Two cases involving Dam failures were discussed, The St. Francis Dam in California and the Banqiao Dam in China. The St. Francis Dam was built in mid-1920’s by an engineer named Mulholland. The Dam collapsed in March 1928 and flooded much of the surrounding areas, killing over 400 people. This could have possibly been avoided if precautions were taken when first signs of failure were cited. Cracks were observed for some time before the failure and engineers dismissed the faults. It is hard to say exact cause of the failure, but one take away from this failure is that “better to be safe than sorry.” It the engineers had taken action when fault cracks were first observed, the dam could have possibly been saved. On the other hand, the main cause for the fail of the Banqiao Dam was due to environmental factors. During the time of the overflow/failure, the rain accumulated over 41 inches which was unavoidable. The main take away from this is that engineers must understand that the weather and climate play a huge role in an engineering design.
Another failure that was somewhat unavoidable was the Hindenburg disaster. The Hindenburg was a German blimp that caught fire in 1937. This event was first thought to be a sabotage from a passenger, but that hypothesis was later dismissed.

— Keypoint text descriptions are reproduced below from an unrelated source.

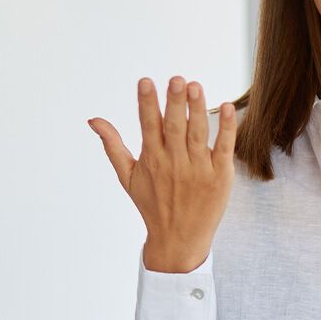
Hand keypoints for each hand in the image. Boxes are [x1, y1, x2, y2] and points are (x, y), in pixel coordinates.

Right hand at [88, 76, 236, 272]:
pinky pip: (224, 147)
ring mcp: (198, 169)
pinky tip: (226, 107)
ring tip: (196, 86)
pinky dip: (226, 128)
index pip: (148, 125)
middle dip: (175, 102)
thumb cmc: (152, 205)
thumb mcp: (128, 177)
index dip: (147, 103)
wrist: (179, 240)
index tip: (146, 81)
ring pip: (198, 134)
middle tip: (177, 78)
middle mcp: (174, 163)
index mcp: (152, 160)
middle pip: (173, 127)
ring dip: (197, 109)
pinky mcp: (220, 176)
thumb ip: (112, 145)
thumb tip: (93, 120)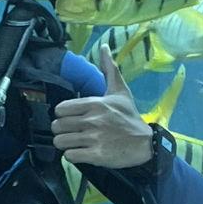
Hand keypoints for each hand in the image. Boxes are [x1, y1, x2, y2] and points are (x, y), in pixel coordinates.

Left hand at [52, 50, 153, 169]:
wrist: (145, 143)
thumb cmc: (129, 116)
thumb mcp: (120, 91)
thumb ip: (109, 69)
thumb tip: (104, 47)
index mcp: (95, 103)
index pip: (60, 109)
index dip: (62, 115)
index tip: (69, 118)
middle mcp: (92, 120)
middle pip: (57, 126)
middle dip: (61, 130)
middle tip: (70, 132)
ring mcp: (93, 138)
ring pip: (60, 142)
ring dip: (64, 144)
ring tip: (73, 143)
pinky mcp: (96, 155)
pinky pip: (69, 156)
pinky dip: (72, 156)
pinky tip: (79, 152)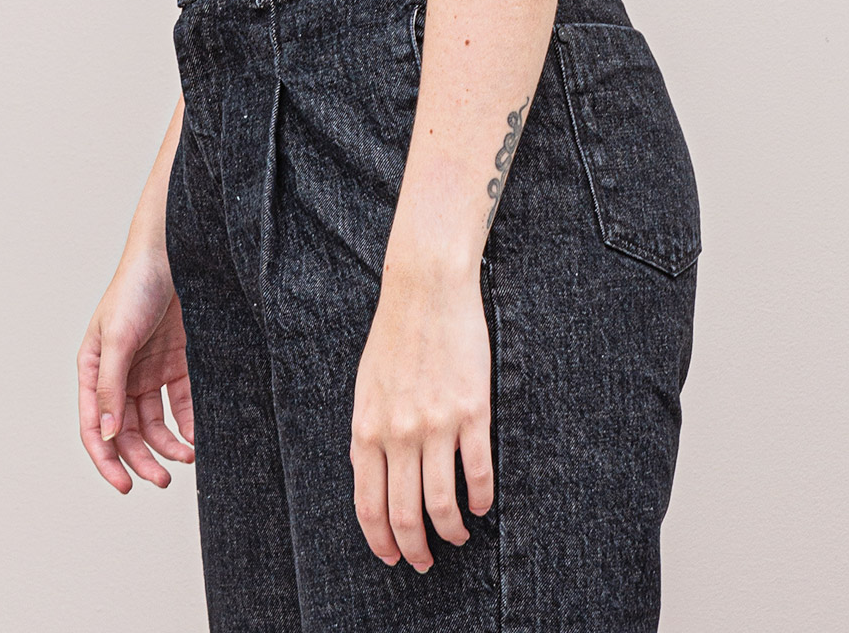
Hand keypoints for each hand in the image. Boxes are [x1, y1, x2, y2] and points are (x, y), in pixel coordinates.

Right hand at [79, 242, 194, 492]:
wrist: (176, 251)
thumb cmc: (136, 286)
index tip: (126, 487)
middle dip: (144, 459)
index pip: (95, 427)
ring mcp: (149, 370)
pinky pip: (182, 403)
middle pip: (127, 431)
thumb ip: (111, 387)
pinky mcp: (178, 362)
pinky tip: (198, 436)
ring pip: (155, 423)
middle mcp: (121, 375)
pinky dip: (189, 423)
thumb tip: (107, 436)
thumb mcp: (118, 338)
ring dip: (168, 445)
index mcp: (95, 369)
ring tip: (187, 458)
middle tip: (164, 480)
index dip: (107, 461)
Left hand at [349, 256, 493, 569]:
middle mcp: (398, 433)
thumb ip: (367, 433)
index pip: (369, 505)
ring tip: (458, 535)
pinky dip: (482, 498)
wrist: (425, 287)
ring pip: (443, 503)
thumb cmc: (395, 334)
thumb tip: (368, 474)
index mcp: (367, 429)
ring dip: (451, 531)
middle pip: (405, 514)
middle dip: (415, 549)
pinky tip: (482, 504)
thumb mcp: (366, 386)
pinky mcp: (471, 410)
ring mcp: (436, 423)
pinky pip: (478, 472)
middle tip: (426, 561)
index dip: (380, 541)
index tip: (392, 557)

Another hypothesis is static spark causing the fire which would have been almost unavoidable by any engineering point of view. Not all “engineering disasters” are caused by human error or environmental factors, some are just merely happenstance and unavoidable.

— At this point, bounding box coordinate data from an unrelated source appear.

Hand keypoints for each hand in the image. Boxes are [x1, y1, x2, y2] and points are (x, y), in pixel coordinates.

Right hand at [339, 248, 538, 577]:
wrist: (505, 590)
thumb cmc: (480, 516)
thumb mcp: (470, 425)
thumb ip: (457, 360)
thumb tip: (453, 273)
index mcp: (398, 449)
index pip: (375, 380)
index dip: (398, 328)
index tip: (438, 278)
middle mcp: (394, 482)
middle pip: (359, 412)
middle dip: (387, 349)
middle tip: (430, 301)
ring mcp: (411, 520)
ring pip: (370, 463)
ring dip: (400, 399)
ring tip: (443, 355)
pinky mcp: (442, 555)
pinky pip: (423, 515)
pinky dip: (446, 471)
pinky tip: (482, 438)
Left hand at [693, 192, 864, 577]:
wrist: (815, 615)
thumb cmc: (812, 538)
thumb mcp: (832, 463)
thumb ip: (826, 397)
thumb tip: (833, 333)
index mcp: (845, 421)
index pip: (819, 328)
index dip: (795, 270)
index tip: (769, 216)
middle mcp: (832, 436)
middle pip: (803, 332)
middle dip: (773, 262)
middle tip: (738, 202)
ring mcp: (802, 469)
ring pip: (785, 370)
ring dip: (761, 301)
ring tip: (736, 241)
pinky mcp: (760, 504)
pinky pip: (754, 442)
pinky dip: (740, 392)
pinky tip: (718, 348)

In the end, designing, small or large, has many steps and many factors to work through. This leads to unveiling difficulties and overcoming problems during the design process. An engineer should be well rounded and take every precaution during the design process, because the impact of a failed design can cost lives. Some of these failures have proven to be avoidable by proper management calls or protocol on policy and procedure, but other aspects of these disasters are merely happenstance or environmental factors, uncontrollable by mankind.